監修者の先生によって「ossia と」が「ossia として」に変更され、出版。

51.
演奏に関する解説
楽譜に関する注意(各巻共通部分)

2020年2月の締切時に訳者5名が原稿を提出した際、この各巻共通部分「楽譜に関する注意」で  ossia「として」と訳した人はひとりもいませんでした。 原文からそのまま訳せば ossia「として」にはなりません。

英訳ではどのようになっているでしょうか。

この部分の英訳は(上の画像のように)何種類もあり、巻によって違います。もしかすると監修者の先生は  as  にとらわれていらっしゃるのかもしれませんが、 ossia「として」という訳は原文とは違う。これは「ossiaとして」という意味ではありません。
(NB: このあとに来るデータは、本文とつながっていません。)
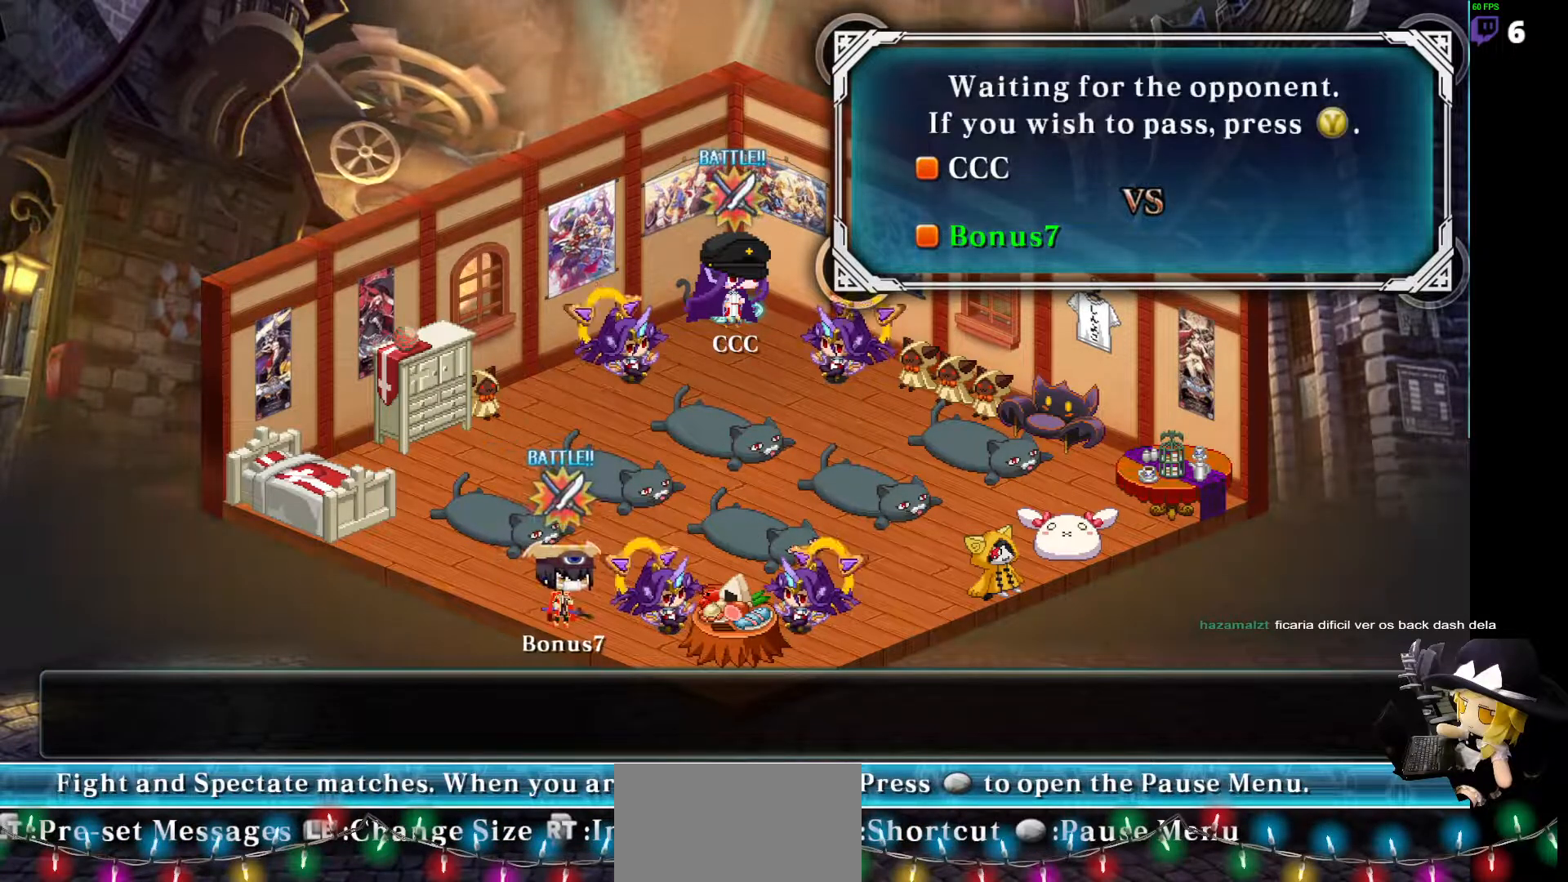
{"dt_ms": 489, "buttons": [], "events": [[219, "DPAD_UP", "down"], [472, "DPAD_UP", "up"]]}
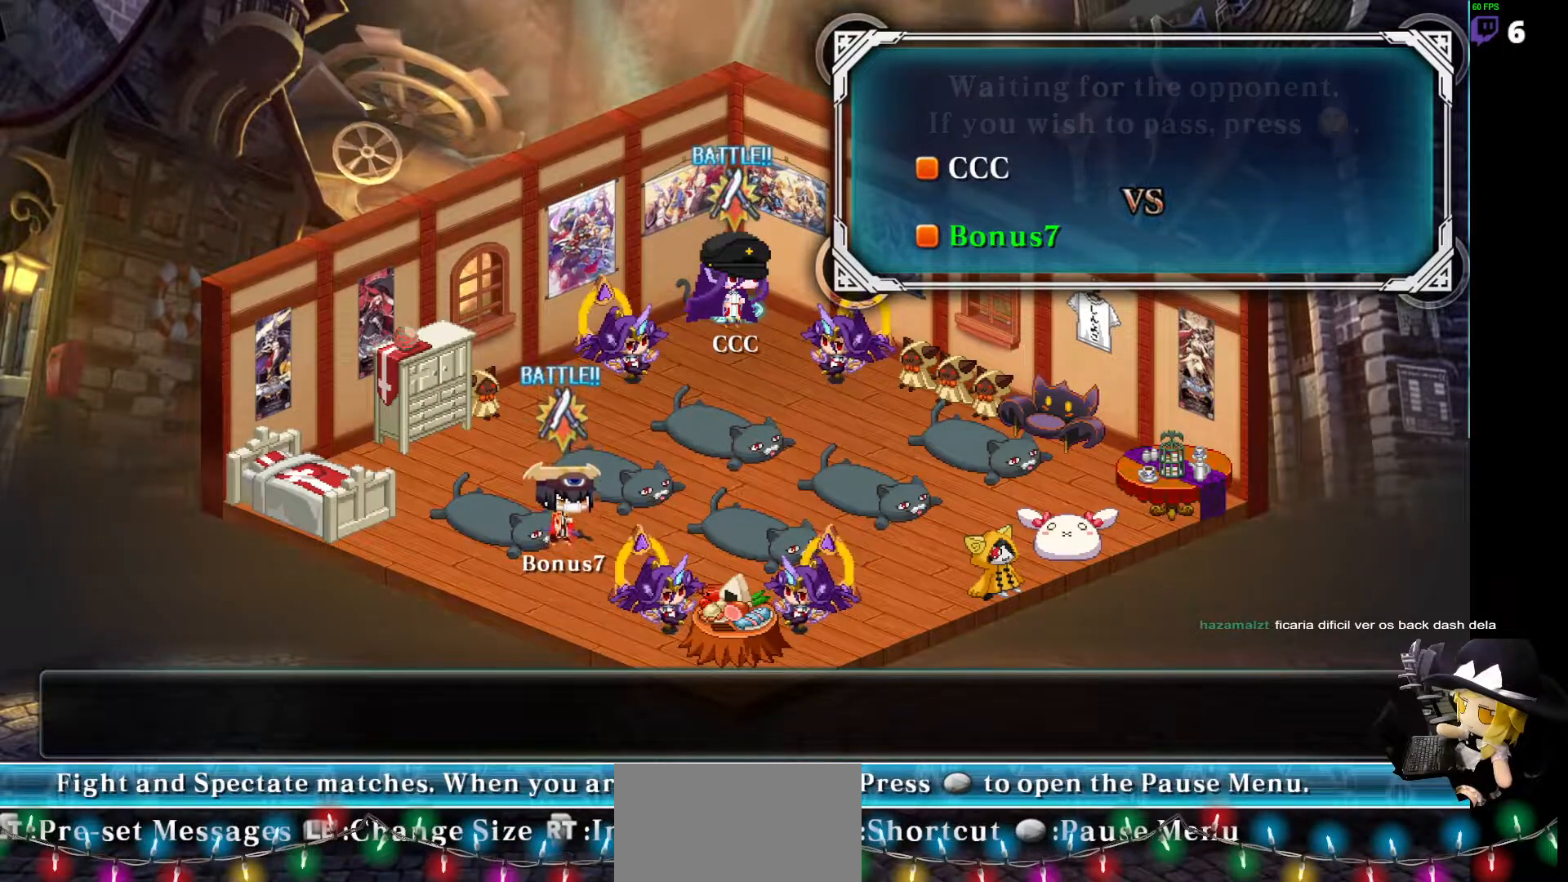
{"dt_ms": 505, "buttons": [], "events": [[236, "DPAD_DOWN", "down"], [337, "DPAD_DOWN", "up"]]}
「こう弾くこともできるよ」という“別の可能性”がヴァリアントです(「異稿」と言ってよい場合とそうでない場合があります)。 ossia「として」という訳ではなぜいけないのか。

ossia「として」という訳がおかしいのは、 ossiaという表示があるヴァリアントも、表示のないヴァリアントも 実際どちらも「ossia (こう弾くこともできる)として」ということに 変わりはないからです。 原文の意味は ossia 「として」ではない。ossia と「記された」「表示された」と書かれているのです。

ヴァリアントの種類を示すために、ossia の表示のあるものとないものに分けているに過ぎない。どちらも「ossia として」です。ヴァリアント(別の可能性)なのですから。
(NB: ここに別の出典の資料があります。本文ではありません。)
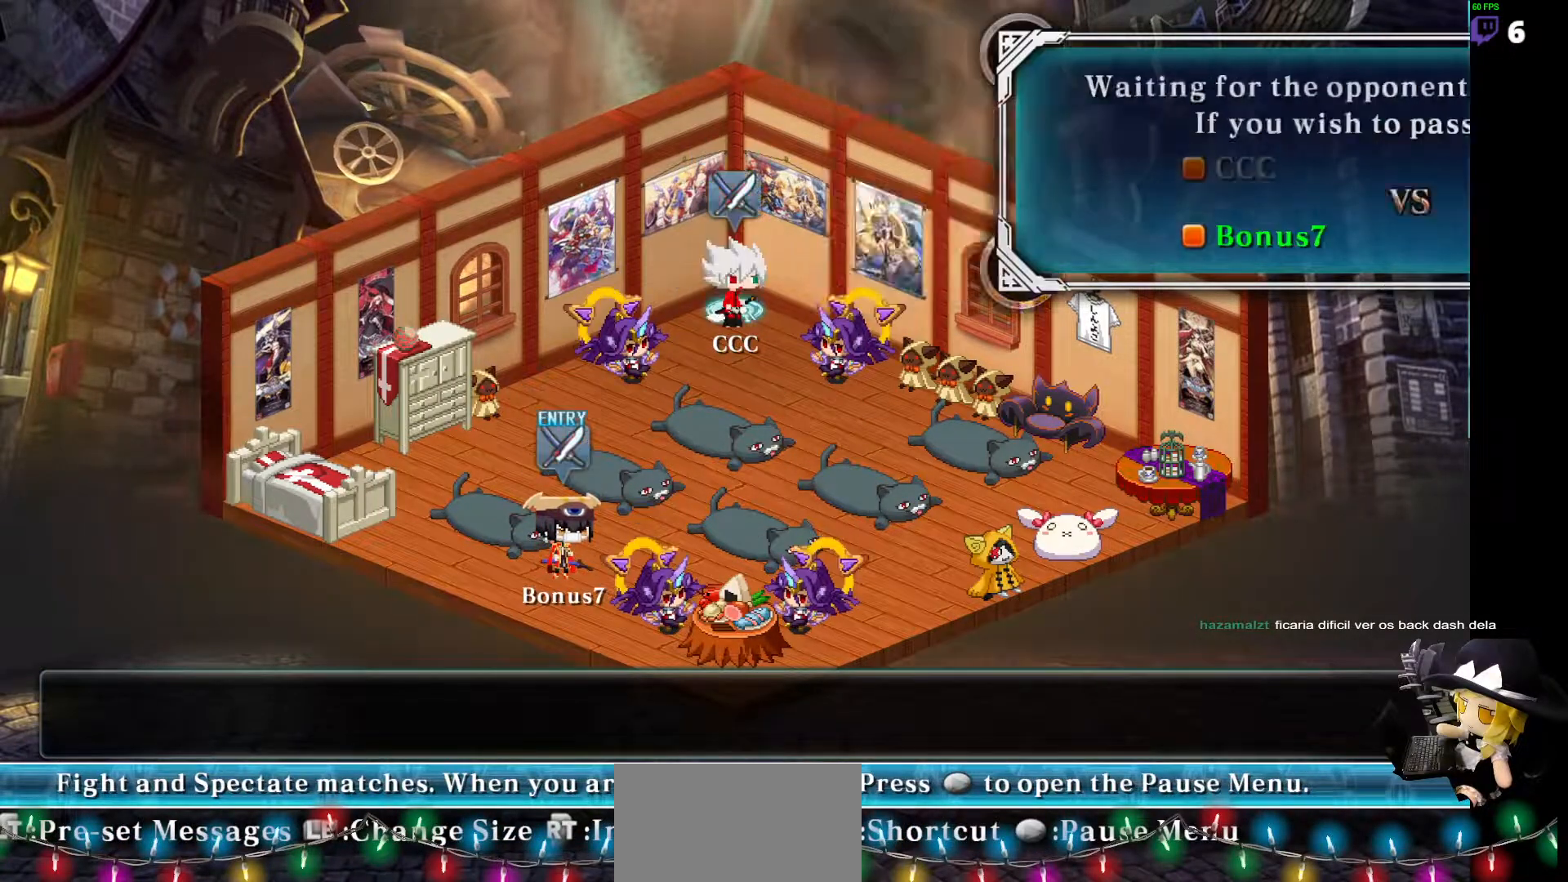
{"dt_ms": 995, "buttons": []}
原文をそのまま素直に理解できていれば ossia「として」という訳にはなりません(翻訳メンバーのうち、この共通部分の文で「として」と訳した人はいない)。 監修者の先生は、原文を理解しないまま (全巻とも)正しくない訳にして世に出してしまっている。ノクターンだけでなく全巻を直す必要があります。

ノクターン第2版では「ossiaとして」という不適切な訳が10か所以上見られます。 弾く上ではとくに困らないでしょう。しかし読んだ人は「ossiaという表示がなくても、ヴァリアントなのだから当然『ossiaとして(こう弾くこともできますよと)示し』ているのに、おかしいな」と思います。

52.
演奏に関する解説
楽譜に関する注意(各巻共通部分)

第1版・第2版ともに適切ではありません。第1版の[訳注](実際は監修者注)は不要。
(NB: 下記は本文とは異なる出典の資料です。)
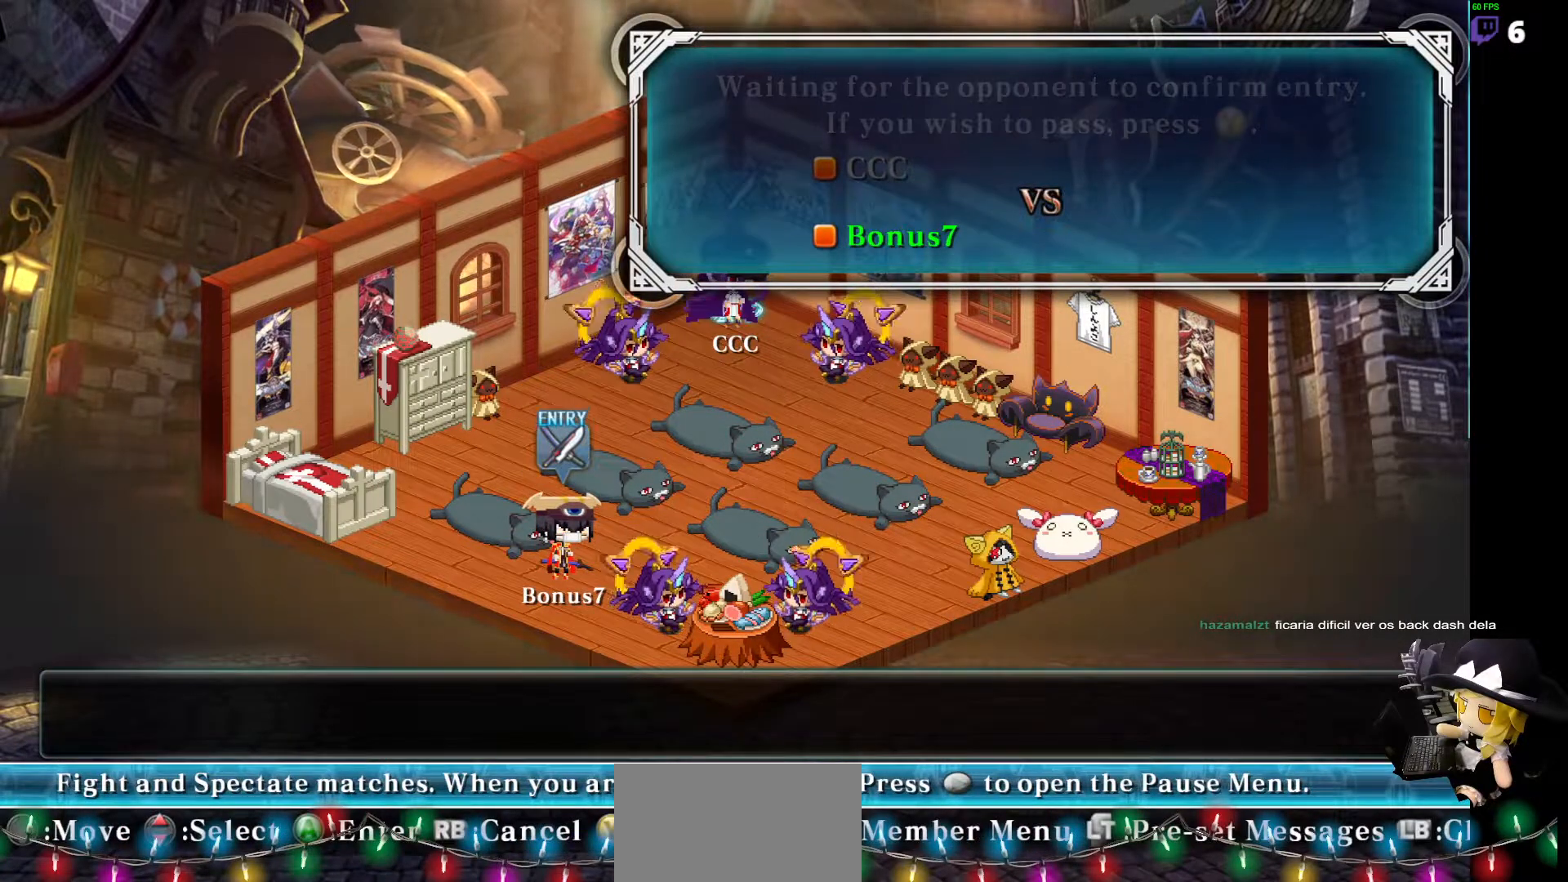
{"dt_ms": 506, "buttons": [], "events": [[135, "CROSS", "down"], [270, "CROSS", "up"]]}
それだけでなく、「w ten sposób/こう/このように」を勝手に省いてしまっている 。「文章的に、なくても同じように読めます。」という担当者の方のお考えは誤りです。なぜなら、省いてしまったことで「ossiaと書かれた」ことを指すのか「ヴァリアントが書かれた」ことを指すのか、まるでわからなくなってしまっているからです。省いてはいけない。

監修者の先生はこの省略を認めてはいけないのに、ポーランド語の原文をお読みになれないため 正しい判断ができない。つまり“監修”できていない。

担当者の方が校正の段階でこのような “勘違い” をなさることは当然起こり得ます。何も恥ずかしいことではない。しかし(原文の意味が通じなくなるため)当然 訳者が受け入れなかった(2021年3月)この省略を、(2020年3月~2021年6月の“監修”期間の後)原稿最終提出(2021月6月14日)後に何も知らせず勝手に強行し、そのまま出版するのはあり得ません。大変な迷惑を被るのは楽譜を買ってくださる方々なのです。正しくないのですから。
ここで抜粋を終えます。